I get that's true in some situations, but is it true in all cases? Say I rent a safe deposit box, put valuable personal property in it, and the bank goes bankrupt. Does the bankruptcy court sell the box-holders' personal property until the bondholders are made whole?
It seems like depositors should be one of the first in line, certainly before bondholders.
The property in the box was never the bank’s property. They’re just renting a space for you to keep your stuff. In a bankruptcy, that contract could be sold to a third party who takes over the management of the boxes, but the contents are yours.
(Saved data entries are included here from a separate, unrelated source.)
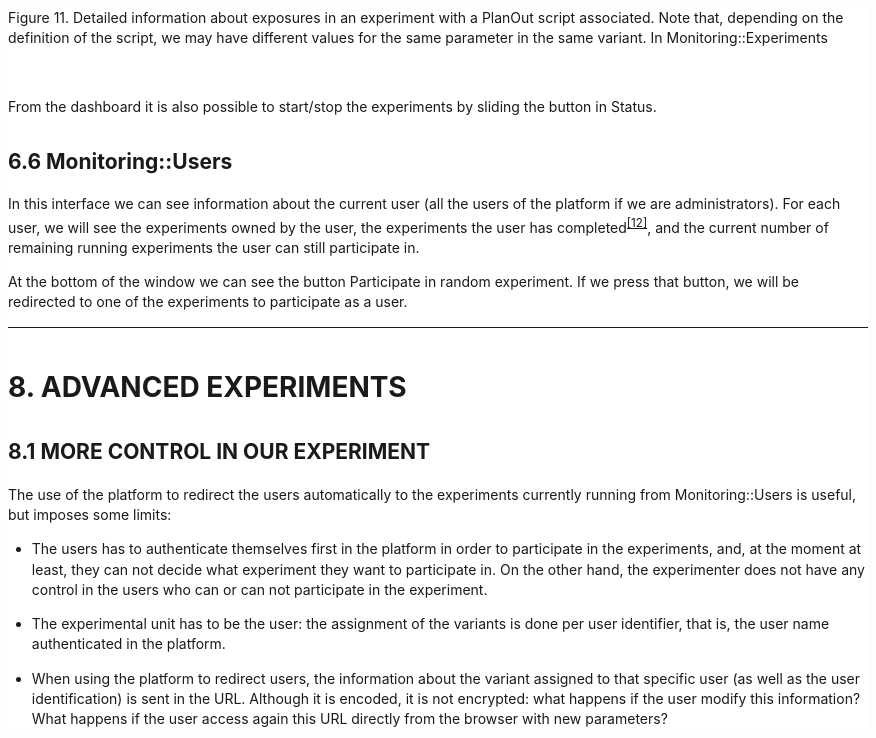<span class="c17">Figure 11. Detailed information about exposures in an experiment with a PlanOut script associated. Note that, depending on the definition of the script, we may have different values for the same parameter in the same variant. In Monitoring::Experiments</span>

<span class="c1">  </span>

<span>From the dashboard it is also possible to start/stop the experiments by sliding the button in </span><span class="c15">Status</span><span class="c1">.</span>

<span class="c14">6.6 Monitoring::Users</span>
----------------------------------------------

<span>In this interface we can see information about the current user (all the users of the platform if we are administrators). For each user, we will see the experiments owned by the user, the experiments the user has completed</span><sup><a href="#ftnt12" id="ftnt_ref12">[12]</a></sup><span class="c1">, and the current number of remaining running experiments the user can still participate in. </span>

<span class="c1"></span>

<span>At the bottom of the window we can see the button </span><span class="c15">Participate in random experiment.</span><span> If we press that button, we will be redirected to one of the experiments to participate as a user.</span>

------------------------------------------------------------------------

<span class="c14"></span>
-------------------------

<span class="c23 c39">8. ADVANCED EXPERIMENTS</span>
====================================================

<span>8.1</span><span class="c14"> MORE CONTROL IN OUR EXPERIMENT</span>
------------------------------------------------------------------------

<span>The use of the platform to redirect the users automatically to the experiments currently running from </span><span class="c15">Monitoring::Users </span><span class="c1">is useful, but imposes some limits:</span>

<span class="c1"></span>

-   <span class="c1">The users has to authenticate themselves first in the platform in order to participate in the experiments, and, at the moment at least, they can not decide what experiment they want to participate in. On the other hand, the experimenter does not have any control in the users who can or can not participate in the experiment.</span>

<span class="c1"></span>

-   <span class="c1">The experimental unit has to be the user: the assignment of the variants is done per user identifier, that is, the user name authenticated in the platform.</span>

<span class="c1"></span>

-   <span class="c1">When using the platform to redirect users, the information about the variant assigned to that specific user (as well as the user identification) is sent in the URL. Although it is encoded, it is not encrypted: what happens if the user modify this information? What happens if the user access again this URL directly from the browser with new parameters?</span>
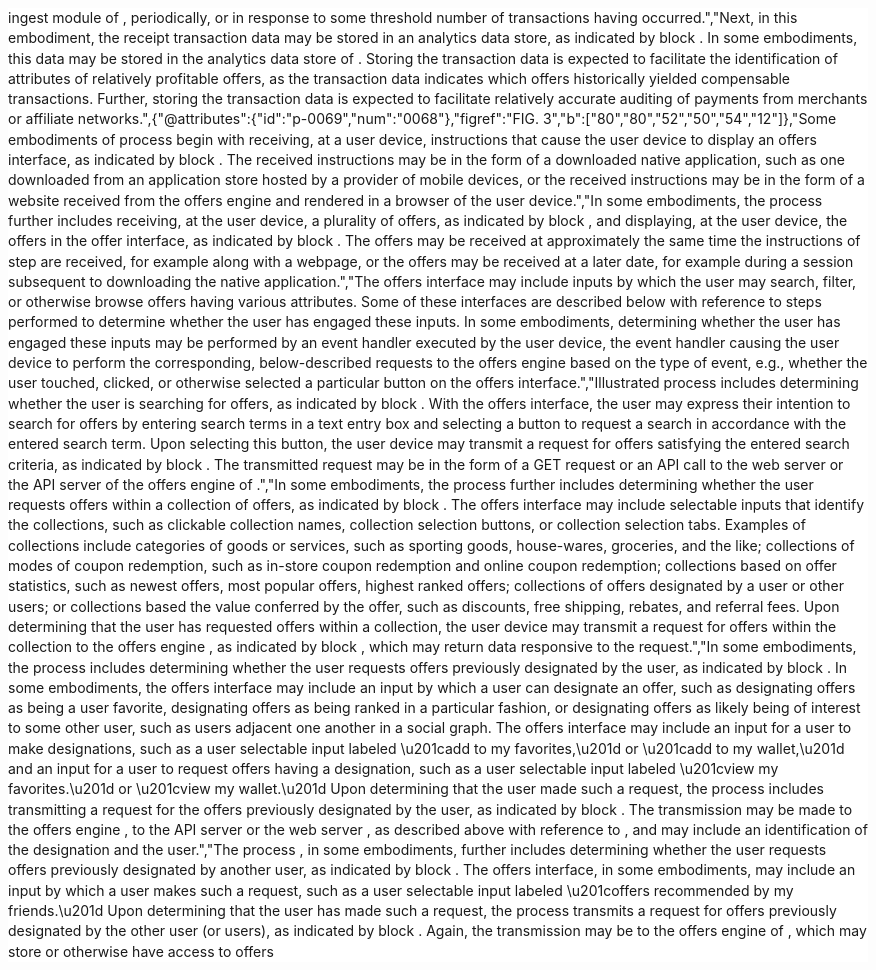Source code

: ingest module  of , periodically, or in response to some threshold number of transactions having occurred.","Next, in this embodiment, the receipt transaction data may be stored in an analytics data store, as indicated by block . In some embodiments, this data may be stored in the analytics data store  of . Storing the transaction data is expected to facilitate the identification of attributes of relatively profitable offers, as the transaction data indicates which offers historically yielded compensable transactions. Further, storing the transaction data is expected to facilitate relatively accurate auditing of payments from merchants or affiliate networks.",{"@attributes":{"id":"p-0069","num":"0068"},"figref":"FIG. 3","b":["80","80","52","50","54","12"]},"Some embodiments of process  begin with receiving, at a user device, instructions that cause the user device to display an offers interface, as indicated by block . The received instructions may be in the form of a downloaded native application, such as one downloaded from an application store hosted by a provider of mobile devices, or the received instructions may be in the form of a website received from the offers engine  and rendered in a browser of the user device.","In some embodiments, the process  further includes receiving, at the user device, a plurality of offers, as indicated by block , and displaying, at the user device, the offers in the offer interface, as indicated by block . The offers may be received at approximately the same time the instructions of step  are received, for example along with a webpage, or the offers may be received at a later date, for example during a session subsequent to downloading the native application.","The offers interface may include inputs by which the user may search, filter, or otherwise browse offers having various attributes. Some of these interfaces are described below with reference to steps performed to determine whether the user has engaged these inputs. In some embodiments, determining whether the user has engaged these inputs may be performed by an event handler executed by the user device, the event handler causing the user device to perform the corresponding, below-described requests to the offers engine  based on the type of event, e.g., whether the user touched, clicked, or otherwise selected a particular button on the offers interface.","Illustrated process  includes determining whether the user is searching for offers, as indicated by block . With the offers interface, the user may express their intention to search for offers by entering search terms in a text entry box and selecting a button to request a search in accordance with the entered search term. Upon selecting this button, the user device may transmit a request for offers satisfying the entered search criteria, as indicated by block . The transmitted request may be in the form of a GET request or an API call to the web server  or the API server  of the offers engine  of .","In some embodiments, the process  further includes determining whether the user requests offers within a collection of offers, as indicated by block . The offers interface may include selectable inputs that identify the collections, such as clickable collection names, collection selection buttons, or collection selection tabs. Examples of collections include categories of goods or services, such as sporting goods, house-wares, groceries, and the like; collections of modes of coupon redemption, such as in-store coupon redemption and online coupon redemption; collections based on offer statistics, such as newest offers, most popular offers, highest ranked offers; collections of offers designated by a user or other users; or collections based the value conferred by the offer, such as discounts, free shipping, rebates, and referral fees. Upon determining that the user has requested offers within a collection, the user device may transmit a request for offers within the collection to the offers engine , as indicated by block , which may return data responsive to the request.","In some embodiments, the process  includes determining whether the user requests offers previously designated by the user, as indicated by block . In some embodiments, the offers interface may include an input by which a user can designate an offer, such as designating offers as being a user favorite, designating offers as being ranked in a particular fashion, or designating offers as likely being of interest to some other user, such as users adjacent one another in a social graph. The offers interface may include an input for a user to make designations, such as a user selectable input labeled \u201cadd to my favorites,\u201d or \u201cadd to my wallet,\u201d and an input for a user to request offers having a designation, such as a user selectable input labeled \u201cview my favorites.\u201d or \u201cview my wallet.\u201d Upon determining that the user made such a request, the process  includes transmitting a request for the offers previously designated by the user, as indicated by block . The transmission may be made to the offers engine , to the API server  or the web server , as described above with reference to , and may include an identification of the designation and the user.","The process , in some embodiments, further includes determining whether the user requests offers previously designated by another user, as indicated by block . The offers interface, in some embodiments, may include an input by which a user makes such a request, such as a user selectable input labeled \u201coffers recommended by my friends.\u201d Upon determining that the user has made such a request, the process  transmits a request for offers previously designated by the other user (or users), as indicated by block . Again, the transmission may be to the offers engine  of , which may store or otherwise have access to offers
When you send money to Coinbase, it’s not like that. This latest disclosure makes it clear assets held at Coinbase (or other exchanges) aren’t yours in any sense.
When you get right down to it, as a purely virtual asset the crypto isn't anyone's property. Coinbase holds some keys which give it the ability to sign transactions on the blockchain, a service which has value. They owe their depositors the service of signing such a transaction on request transferring some quantity of deposited crypto to a suitable withdrawal address; the value of this service to the customer is the market value of the crypto. However, it does not seem likely to me that this service Coinbase owes to its depositors would be prioritized over their other debts, especially if that meant selling off other property to buy crypto so they could complete the transfers.
The difference here is that the bank never has any ownership of what’s in the safe deposit box.
When you buy crypto with coinbase, they hold that crypto in a custody account they have keys to. It’s not guaranteed how the court would rule on distributing those assets in case of bankruptcy.
From the article “it is possible, however unlikely, that a court would decide to consider customer assets as part of the company in bankruptcy proceedings even if it harmed consumers”.
What if you received your pants, but they were defective so you sent them back to be repaired? Do you then lose them during bankruptcy, and they get auctioned off?
Say you ordered a pair of jeans from Sears, via the catalog. And unfortunately your cash transfer cleared on the day they went bankrupt.
They owe you a pair of pants, or your money back if they cannot deliver the product you ordered.
They also owe their employees money, if they have not issued payroll yet for that month.
They also owe their bondholders money.
They may have also taken out bank loans.
You, as the client, are in line behind the employees and bondholders and other creditors.
probably last in line.
In which case you've lost your pants.